## TO DO
I would like you to output every record below exactly, apart from the pictures.
RECORDS FOR PROCESSING Start Marker
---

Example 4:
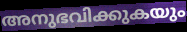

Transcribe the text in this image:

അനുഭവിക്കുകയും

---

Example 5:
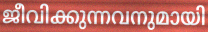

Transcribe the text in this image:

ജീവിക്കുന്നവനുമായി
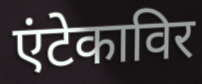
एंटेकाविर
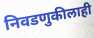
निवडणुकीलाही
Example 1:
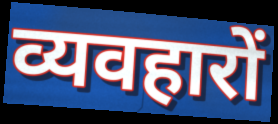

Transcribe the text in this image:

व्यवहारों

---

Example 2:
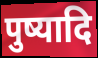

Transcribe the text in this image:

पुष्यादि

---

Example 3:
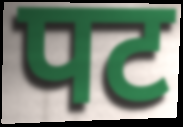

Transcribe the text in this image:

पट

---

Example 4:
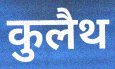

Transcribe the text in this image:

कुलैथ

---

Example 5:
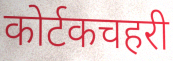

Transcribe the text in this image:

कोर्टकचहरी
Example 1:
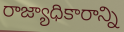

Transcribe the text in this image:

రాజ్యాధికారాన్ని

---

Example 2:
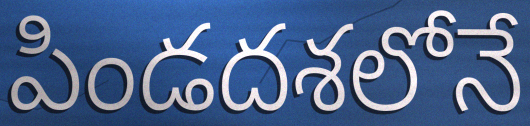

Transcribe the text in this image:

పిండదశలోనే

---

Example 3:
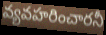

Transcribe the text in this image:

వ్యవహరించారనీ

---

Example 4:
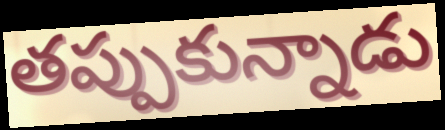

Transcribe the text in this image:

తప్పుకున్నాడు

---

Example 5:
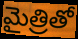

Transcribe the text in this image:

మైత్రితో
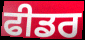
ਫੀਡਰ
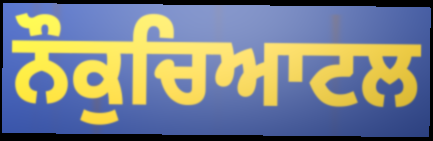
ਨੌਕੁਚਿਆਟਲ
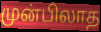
RECORDS FOR PROCESSING End Marker
## PROBLEM SOLUTION
---

Example 4:

Transcribe the text in this image:

അനുഭവിക്കുകയും

---

Example 5:

Transcribe the text in this image:

ജീവിക്കുന്നവനുമായി
एंटेकाविर
निवडणुकीलाही
Example 1:

Transcribe the text in this image:

व्यवहारों

---

Example 2:

Transcribe the text in this image:

पुष्यादि

---

Example 3:

Transcribe the text in this image:

पट

---

Example 4:

Transcribe the text in this image:

कुलैथ

---

Example 5:

Transcribe the text in this image:

कोर्टकचहरी
Example 1:

Transcribe the text in this image:

రాజ్యాధికారాన్ని

---

Example 2:

Transcribe the text in this image:

పిండదశలోనే

---

Example 3:

Transcribe the text in this image:

వ్యవహరించారనీ

---

Example 4:

Transcribe the text in this image:

తప్పుకున్నాడు

---

Example 5:

Transcribe the text in this image:

మైత్రితో
ਫੀਡਰ
ਨੌਕੁਚਿਆਟਲ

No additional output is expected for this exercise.